On the 16 September 2017, thirty-three people gathered in the Huntingdon Room at the Centre for Medieval Studies in the University of York. Thirty-two of those people knew that the workshop entitled Political Culture in Late Medieval England was a celebration of the sixtieth birthday of Professor Mark Ormrod, the culmination of years of secret planning to bring together his doctoral students and the researchers who had assisted him on an array of funded projects. Nine of those individuals presented scholarly papers at the workshop, and then, once the academic portion of the day was complete, the audience viewed a series of congratulatory video messages from a number of Mark's friends and colleagues, before enjoying a grand celebratory feast.

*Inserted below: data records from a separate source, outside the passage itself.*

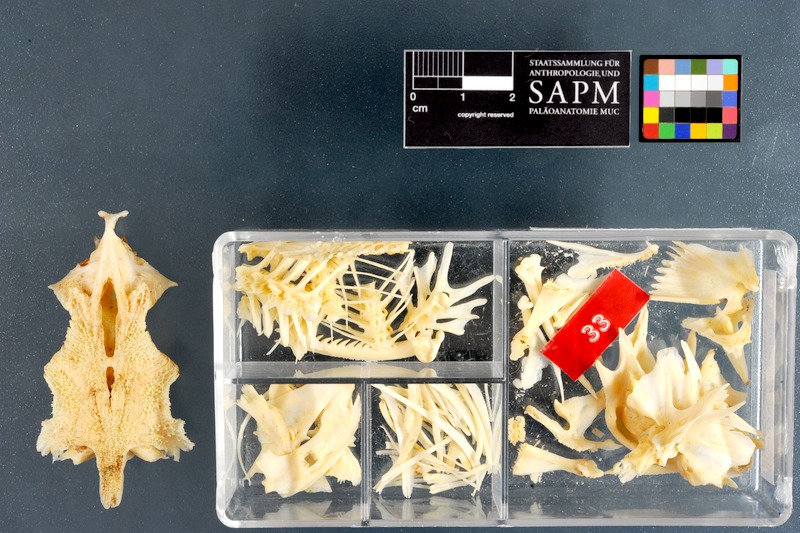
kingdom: Animalia
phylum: Chordata
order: Siluriformes
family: Claroteidae
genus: Chrysichthys
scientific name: Chrysichthys auratus
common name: Golden nile catfish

This volume serves as a record of that event, bringing together papers presented at that workshop with additional pieces, all written by Mark Ormrod’s students and former research assistants. Since our primary aim in putting together this volume is to celebrate Mark's birthday and to highlight his outstanding contribution to the field through PhD supervision and research projects, we have chosen not to include a list of his extensive publications in this book: we anticipate that such a list will be forthcoming when Mark’s contribution to the discipline is further celebrated and recognised.

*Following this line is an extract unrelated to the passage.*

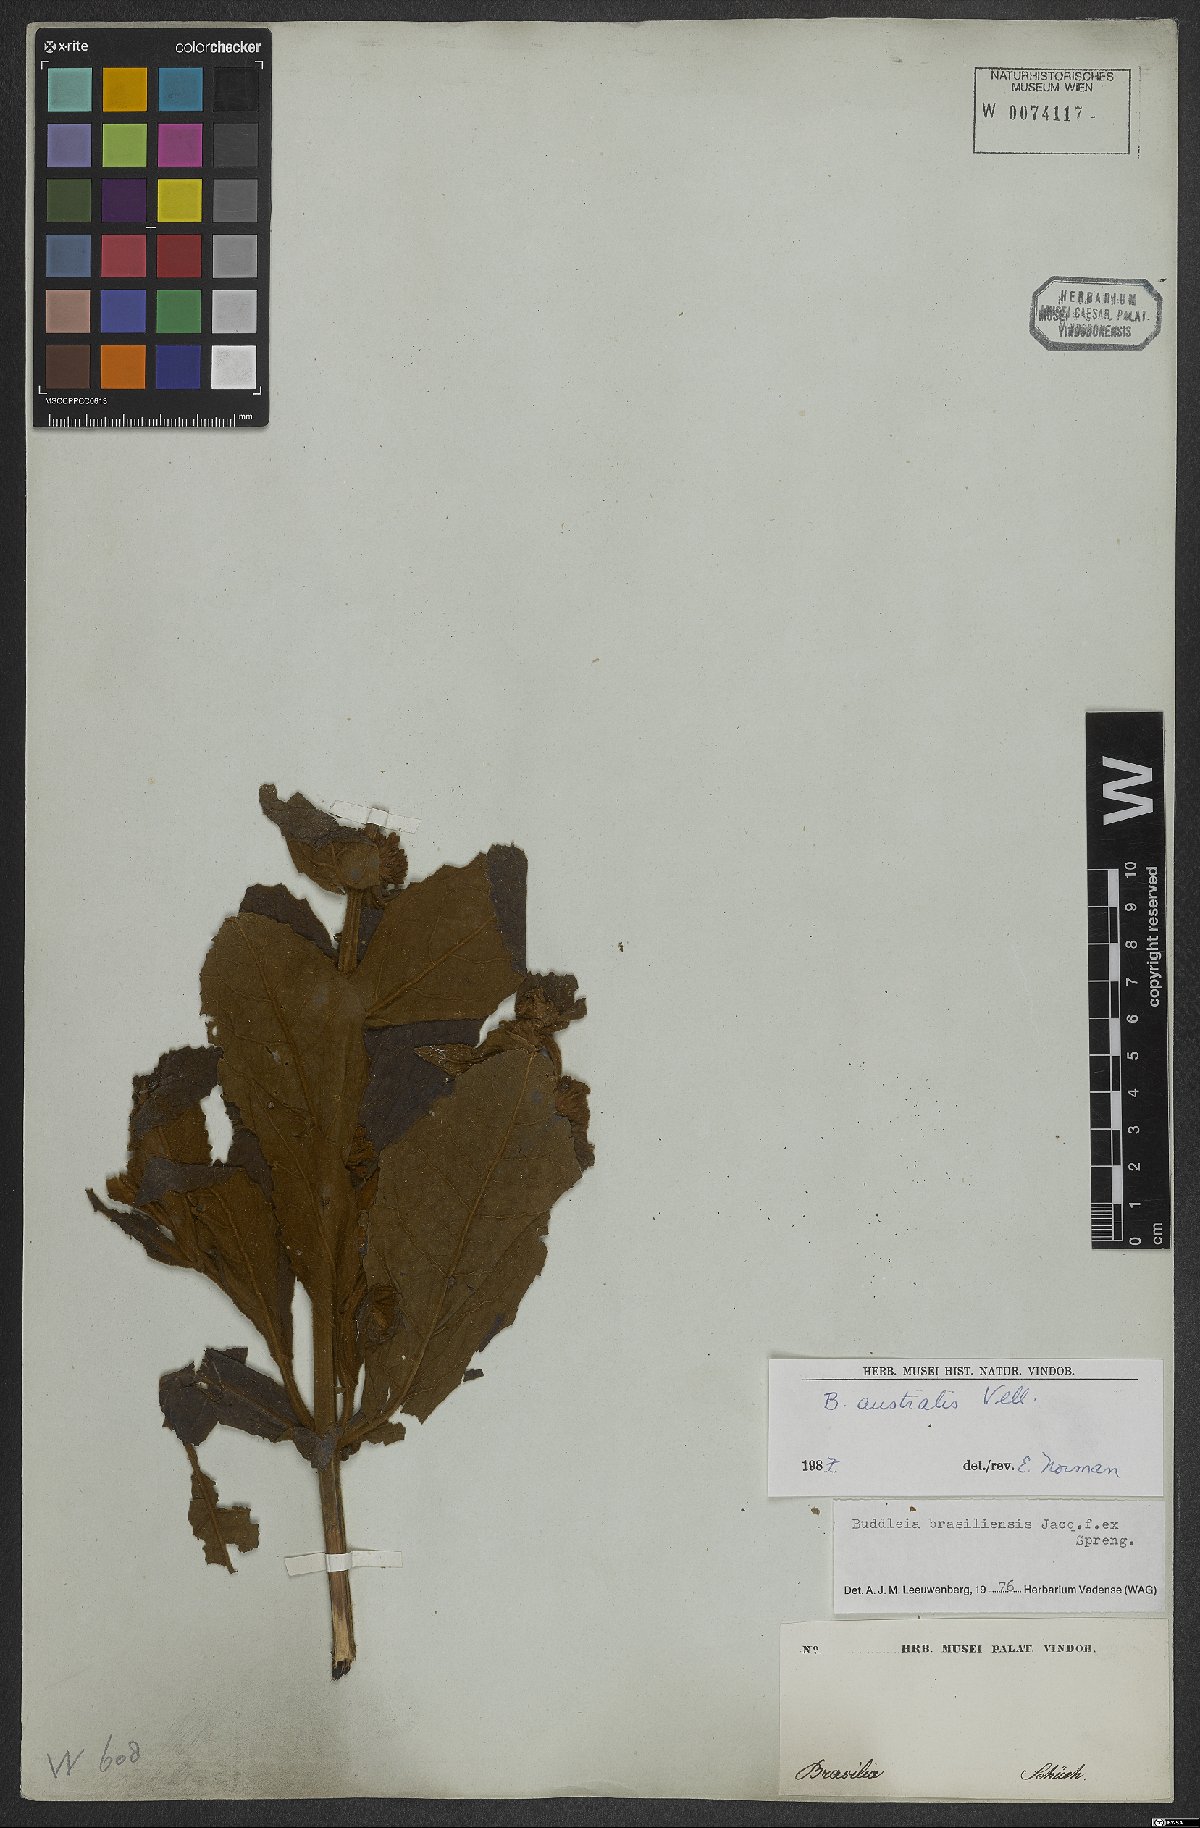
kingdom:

The volume reflects the vibrancy and range of the honorand's own illustrious research on the structures, personalities and culture of rulership of late medieval England. It encompasses political, administrative, Church and social history, focussing upon three main themes: monarchy, state and political culture. For the first, it explores the history of emotion by considering Edward III's reactions to the deaths of his kinfolk and close associates, emphasising the practicality of the king's responses. It also investigates cases of political defamation in the fourteenth century, highlighting how non-elite subjects engaged in discourse about kingship and monarchy. The workings of the ‘state’ are examined through studies of a Yorkshire tax collector caught in the act of defrauding the exchequer, of the function and jurisdiction of the Court of Chivalry in the late fourteenth century, of the power dynamics underpinning statute-making in the early fifteenth-century parliament, and of the working practices of the privy seal clerk, Thomas Hoccleve.